Ethereum scaling solution layer 2 StarkWare announced plans to open source Starknet Prover under the Apache 2.0 license, which has processed 327 million transactions and printed 95 million nonfungible tokens (NFT) to date.
Prover is the essential engine that Starkware uses to scroll through hundreds of thousands of transactions and compress them into tiny cryptographic proofs written on the Ethereum blockchain.
“We consider Prover to be the magic wand of Stark technology. It is amazing to produce evidence that allows unimaginable scale,” said Eli Ben-Sasson, president and co-founder of Starkware.

Starkware has faced criticism from the crypto community and rival solutions such as ZK Sync and Polygon for holding the IP behind the technology, which contradicts the blockchain’s open source and interoperable ethics.
Making the prover open source under the Apache 2.0 license will enable any other project or network – or even a game or database developer – to make use of the technology, modify the code and manage it. The technology was released in 2020 and has been used by ImmutableX, Sorare and dYdX.

Avihu Levy, head of product Starkware, was reluctant to commit to a time frame for open-source prover but said it will happen after the launch of tokens and decentralization of Starknet itself. However, he agreed that this year he could do it.
“We want to move forward with a decentralized, permissionless network and that means you have to have this critical component,” he told Cointelegraph.
Levy said the decision to open source prover shows Starkware is more confident about the technology and said it will also enable the project to be more confident about using it as an important part of the protocol.
“At StarkEx, it is sometimes considered a lock-up or lock-in vendor. So the commitment is not only a business commitment, but a technology commitment for StarkEx,” he explained.

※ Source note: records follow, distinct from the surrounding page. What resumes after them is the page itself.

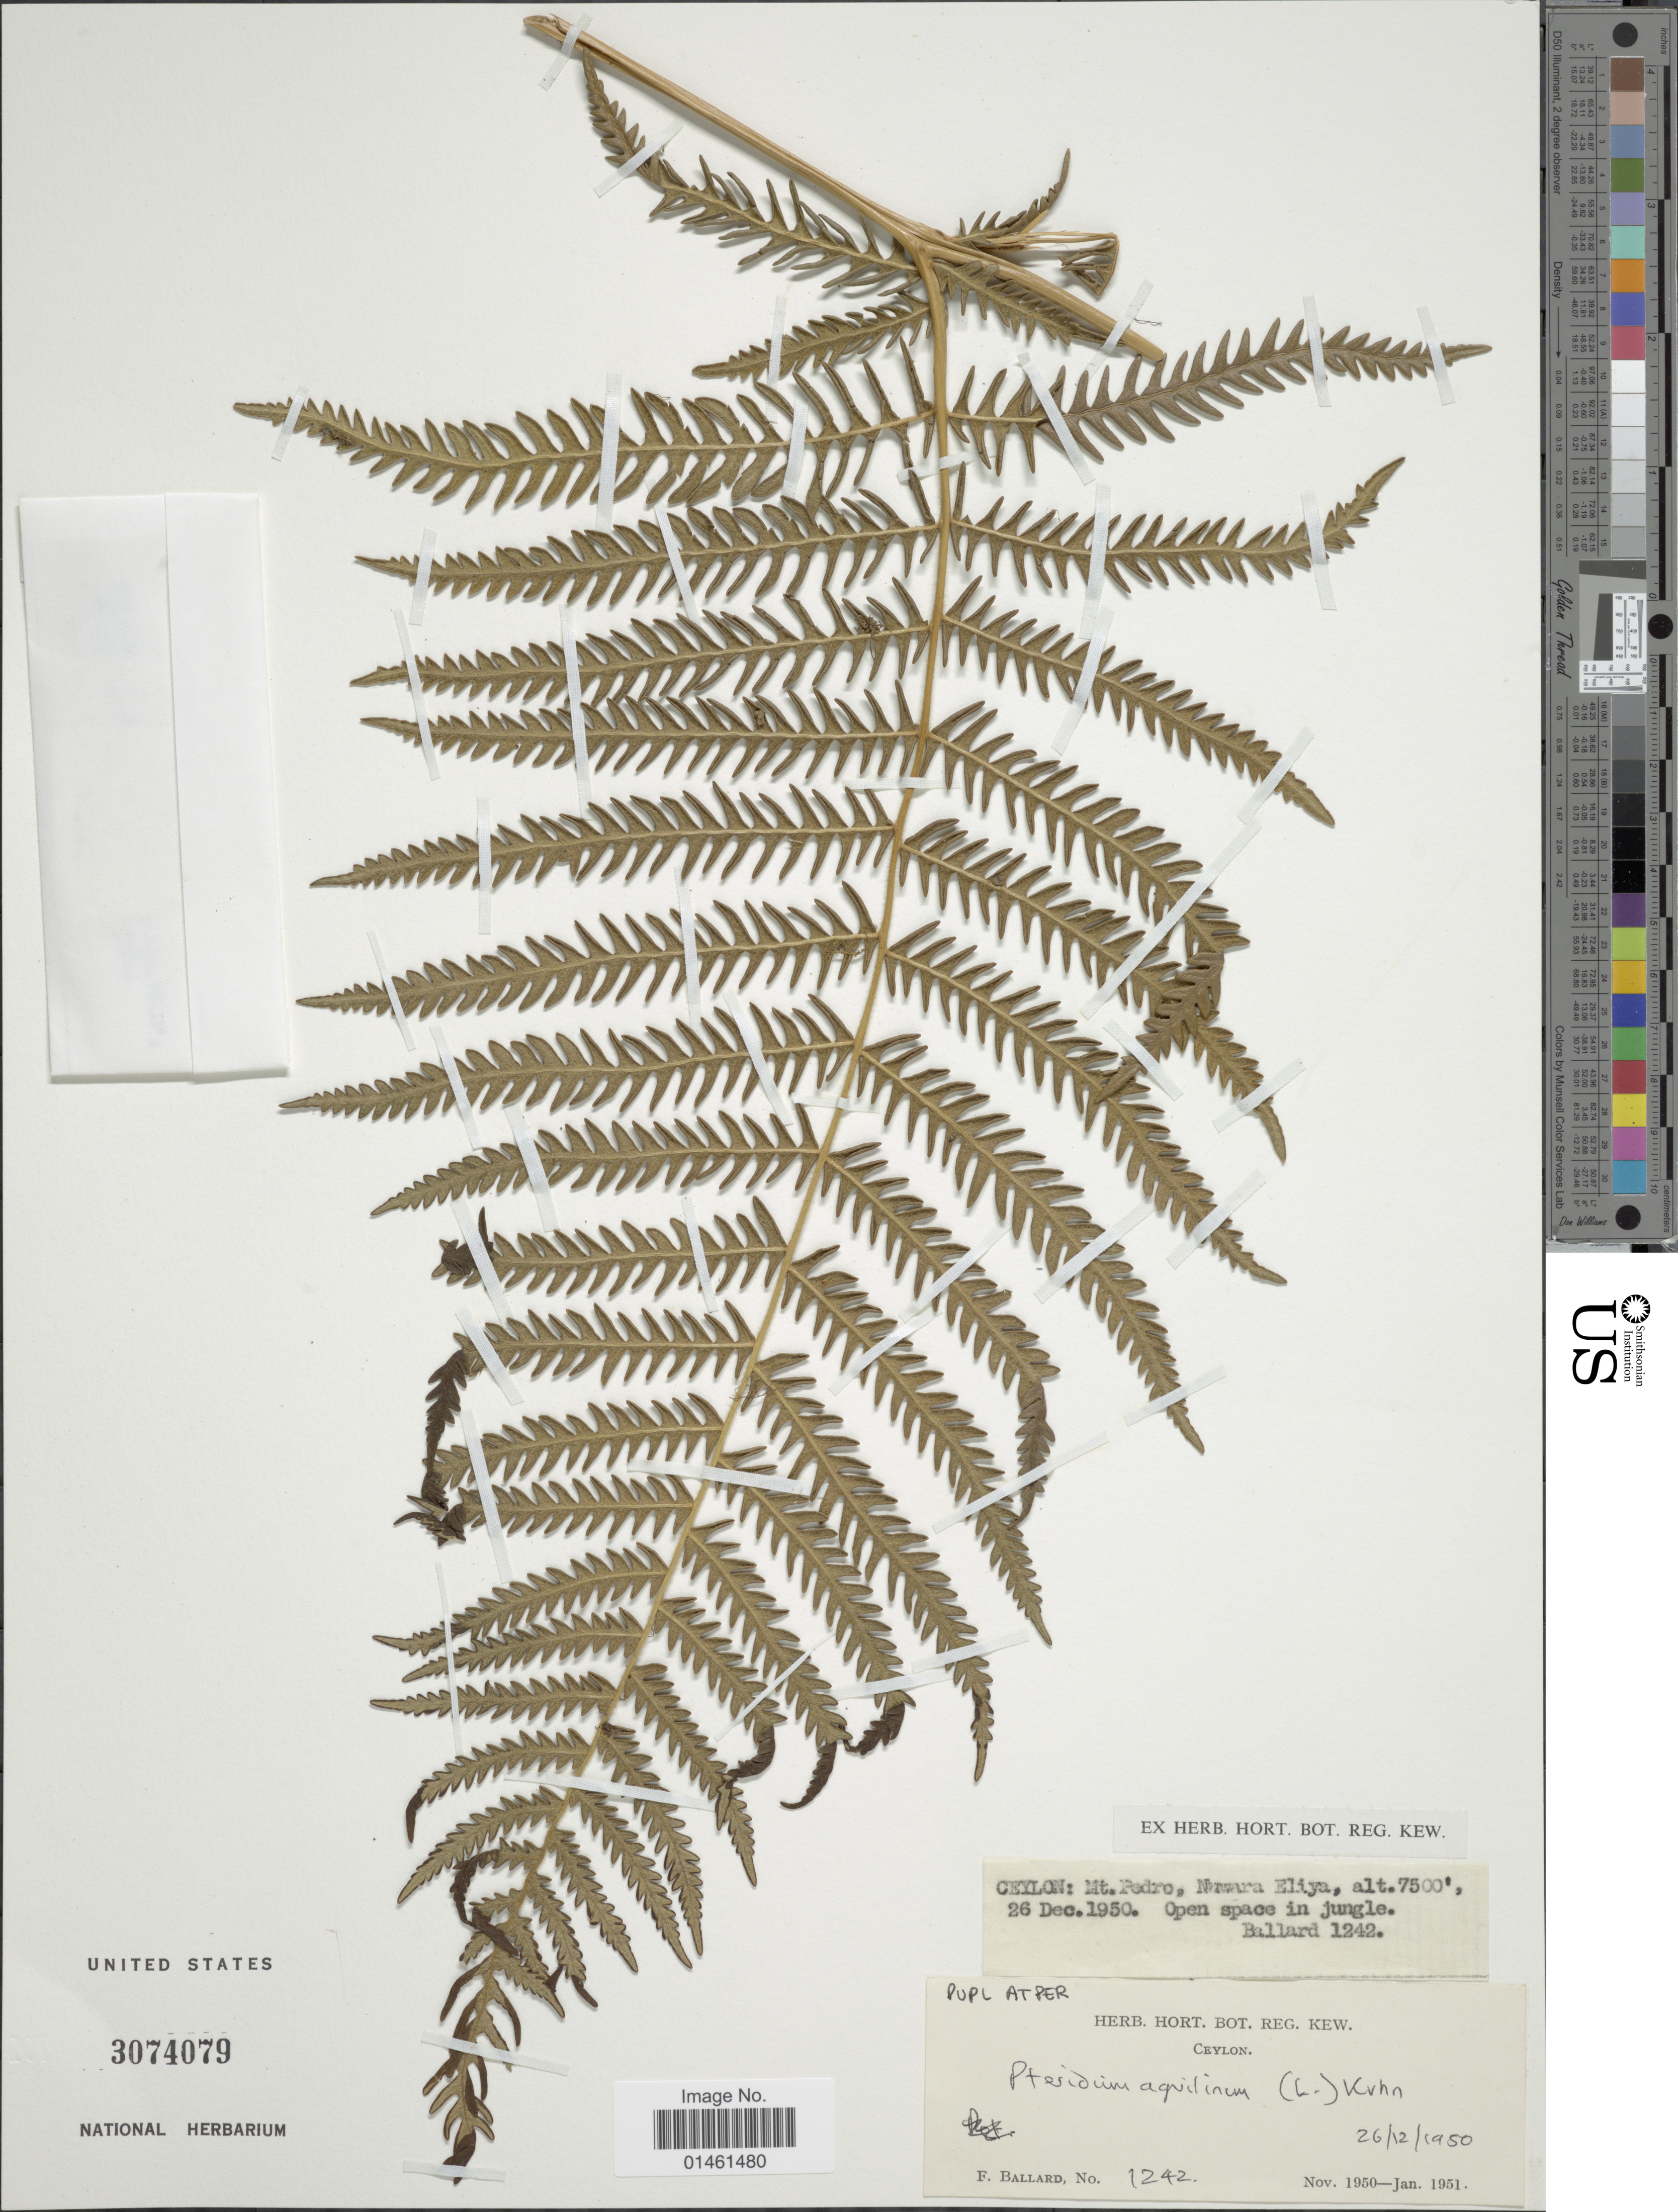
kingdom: Plantae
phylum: Tracheophyta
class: Polypodiopsida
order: Polypodiales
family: Dennstaedtiaceae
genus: Pteridium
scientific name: Pteridium aquilinum var. latiusculum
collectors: F. Ballard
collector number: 1242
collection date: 1950-12-26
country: Sri Lanka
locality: Ceylon, Mt. Pedro, Numara Eliya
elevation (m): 2286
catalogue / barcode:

“This is a strong signal that you will have everything you need to run yourself independently of Starkware.”
Starkware has open-sourced the programming language and competitor EVM Cairo 1.0, Papyrus Full node and is in the process of open-sourcing a new sequencer.
Related: StarkNet overhauls Cairo programming language to drive developer adoption
Ben-Sasson launched the Starkware Sessions conference in Tel Aviv on Sunday, which organizers say is the largest layer 2 conference held to date.
“This is a landmark moment for the scale of Ethereum,” he said of the 500 developers and guests. “This will put Stark technology in the right place, as a common good that will be used to benefit everyone.”